# Flashlight storage-->



## Bill97z (Jan 29, 2007)

I found this really cool "pirate style" wooden trunk to store all my (6-7" and smaller) flashlights and folding knives. The only thing is, most of them don't have cases or sheaths. Does anyone know of a cheap solution to this? 

I am envisioning some sort of felt jewlery bags or maybe soft cloth sunglasses cases to put all my smaller flashlights and knives in individually before I pile them into the storage trunk. Doesn't need to be anything fancy, just something to protect the lights and knives that is better looking than using zip lock bags!

Thanks!


----------



## rycen (Jan 29, 2007)

here are some ideas http://candlepowerforums.com/vb/showthread.php?t=127246


----------



## Bill97z (Jan 29, 2007)

Not really looking for a roll or a bag or sorts...Looking for some sort of cheap individual case for each item, and then I can just stack the items in my wooden trunk. I found some cheap felt jewelry bags but they are too small, and all the sunglasses cases I found are too $.


----------



## abvidledUK (Jan 29, 2007)

Foam insert, the type already pre-cut with small squares ?

ie ebay 220076639010

Don't pull out the squares, just cut a cross with kitchen knife where pre cut.


----------



## abvidledUK (Jan 30, 2007)

__DATA BLOCK__:
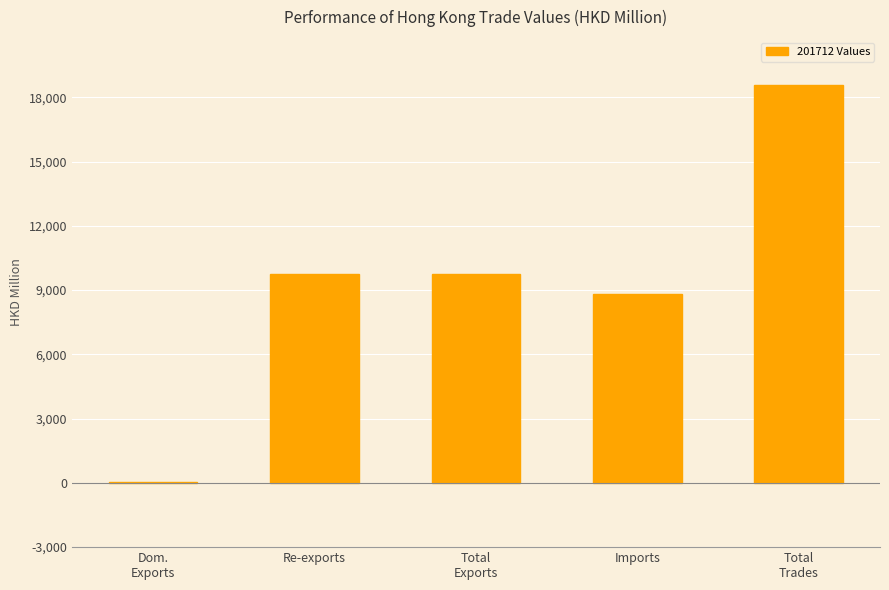

Are the bars grouped side by side (vs. stacked)?

No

__WHAT YOU WILL DO__:
Carry on the forum thread about storing flashlights and knives, starting right after its last line. The data above comes from a different source than the forum thread.

__EXERCISE RESULT__:
Here's a thought...straws.

Cut to corrrect length, and used to nearly fill the box.

Leaving enough slack to store torches, upright.


----------



## bridgman (Feb 2, 2007)

You can get cheap "threaded bolt" style telescope eyepiece cases for about a buck each... translucent plastic, a bit over an inch in diameter. I know they are available up to 4 inches long or so, will try to post a link later.

Cheap, indestructible, and designed to let you drop in a $200+ premium eyepiece then toss it in a toolbox


----------



## Atomic_Chicken (Feb 3, 2007)

Greetings!

Go to your local grocery store. Look for the "Snapware" brand containers. They have rubber gasket seals, are clear so you can see the lights inside, and they're not very expensive (around $2-$4 each depending on the size). That's what I store my lights in when not using them.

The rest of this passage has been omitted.